İNVAZİV CANDİDA ENFEKSİYONU SAPTANAN HASTALARDA RİSK FAKTÖRLERİNİN DEĞERLENDİRİLMESİ, İZOLE EDİLEN CANDİDALARIN VİRULANS FAKTÖRLERİNİN VE ANTİFUNGAL DUYARLILIKLARININ ARAŞTIRILMASI


Creative Commons License

Tezin Türü: Tıpta Uzmanlık

Tezin Yürütüldüğü Kurum: Atatürk Üniversitesi, Tıp Fakültesi, Temel Tıp Bilimleri, Türkiye

Tezin Dili: Türkçe

Öğrenci: Büşra Andiç

Danışman: Hakan Uslu

Özet:

İnvaziv Candida Enfeksiyonu Saptanan Hastalarda Risk Faktörlerinin Değerlendirilmesi, İzole Edilen Candidaların Virulans Faktörlerinin ve Antifungal Duyarlılıklarının Araştırılması

Candidalar insanlarda patojen olan fungal etkenler arasında en sık görülen organizmalardır ve önemi giderek artmaktadır. Enfeksiyon gelişiminde hastanın risk faktörleri ve virulans faktörleri önemlidir.
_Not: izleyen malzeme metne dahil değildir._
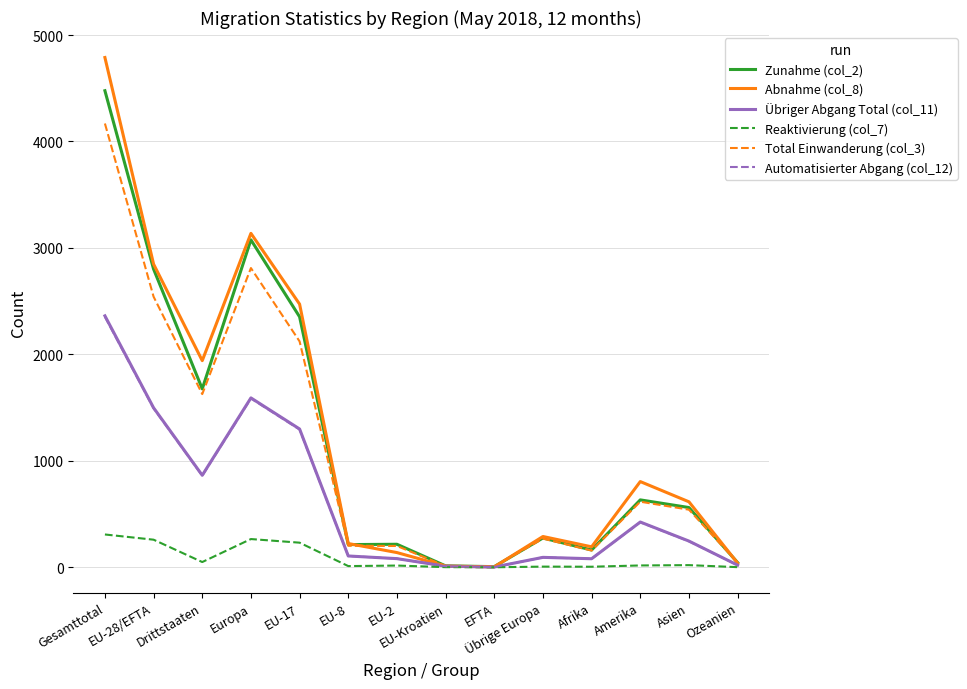

At which category is the sum across all series the highest?

Gesamttotal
Bizim çalışmamızda amacımız; laboratuvarımıza gönderilen invaziv hasta örneklerinden izole edilen candida suşlarının virulans faktörleri ve antifungal duyarlılıklarının araştırılması ve hastalara ait risk faktörlerinin belirlenmesidir.

Çalışmamıza invaziv örneklerden izole edilen 70 candida suşu dahil edildi. Suşlara ait virulans faktörlerinden proteinaz, fosfolipaz ve biyofilm aktivitesi fenotipik yöntemlerle test edildi. Proteinaz aktivitesi için sığır serum albumin içeren agar;  fosfolipaz aktivitesi için yumurta sarılı agar ve biyofilm aktivitesi için modifiye tüp aderans yöntemi kullanıldı. Antifungal duyarlılık için Sensititre YeastOne(Thermo Scientific™, ABD)  kullanıldı. Hastalara ait risk faktörleri hastane otomasyon sistemi üzerinden taranarak edinildi.

Çalışmaya klinik örnekleri dahil edilen hastaların %15,7’sinde Diyabetes mellitus, %15,7’sinde renal yetmezlik, %32,9’unda malignite, %20’sinde immunsupresif tedavi öyküsü bulunmaktaydı. Hastaların %34,3’ünde geçirilmiş cerrahi, %18,6’sında bakteriyemi, %62,9’unda geniş spektrumlu antibiyotik kullanımı mevcuttu. Geçirilmiş cerrahi non-albicans’lı hastalarda C.albicans’lılara göre anlamlı yüksekti. Hastaların yatışları süresinde %48,6’sına mekanik ventilasyon(MV), %14,3’üne total parenteral nütrisyon, %40’ına santral venöz kateter(SVK), %61,4’üne üriner kateter uygulanmıştı. Kandidemili hastalarda kandidemi dışı enfeksiyonu olanlara göre SVK, MV kullanımı ve geniş spektrumlu antibiyotik kullanımı anlamlı yüksekti.  .

İzole edilen suşların %80’i kandan, %20’si kan dışı örnektendi ve suşların %35,7’si C.albicans, %64,3’ü non-albicanstı. 70 candida suşunun %80’i proteinaz, %32,8’i fosfolipaz ve %21,4’ü biyofilm pozitifti. C.albicans suşlarının fosfolipaz aktivitesi non-albicans türlere göre anlamlı olarak yüksekti ve C.albicans türlerinin hepsi proteinaz pozitifti.

Suşların MİK dağılımları flukonazol için 0,008-32 μg/mL, vorikonazol için 0,008-1 μg/mL, caspofungin için 0,008-0,5 μg/mL, micafungin için 0,008-2 μg/mL ve anidulafungin için 0,015-2 μg/mL’ydi. Tüm antifungallerin ortalama MİK değerleri non-albicans türlerde C.albicans’a göre anlamlı yüksekti. Sadece sekiz C.parapsilosis flukonazole dirençliydi. Fosfolipaz aktivitesi negatif suşların MİK değerleri tüm beş antifungal için fosfolipaz pozitif suşlardan anlamlı yüksekti. Antifungal direnç giderek artan bir sorun olmaya başlamıştır. Bu nedenle virulans faktörleri ve antifungal direnç arasındaki ilişkiye yönelik genotipik ve fenotipik çalışmaların arttırılıp antifungal etkili yeni ajanlar üzerinde çalışılması faydalı olacaktır.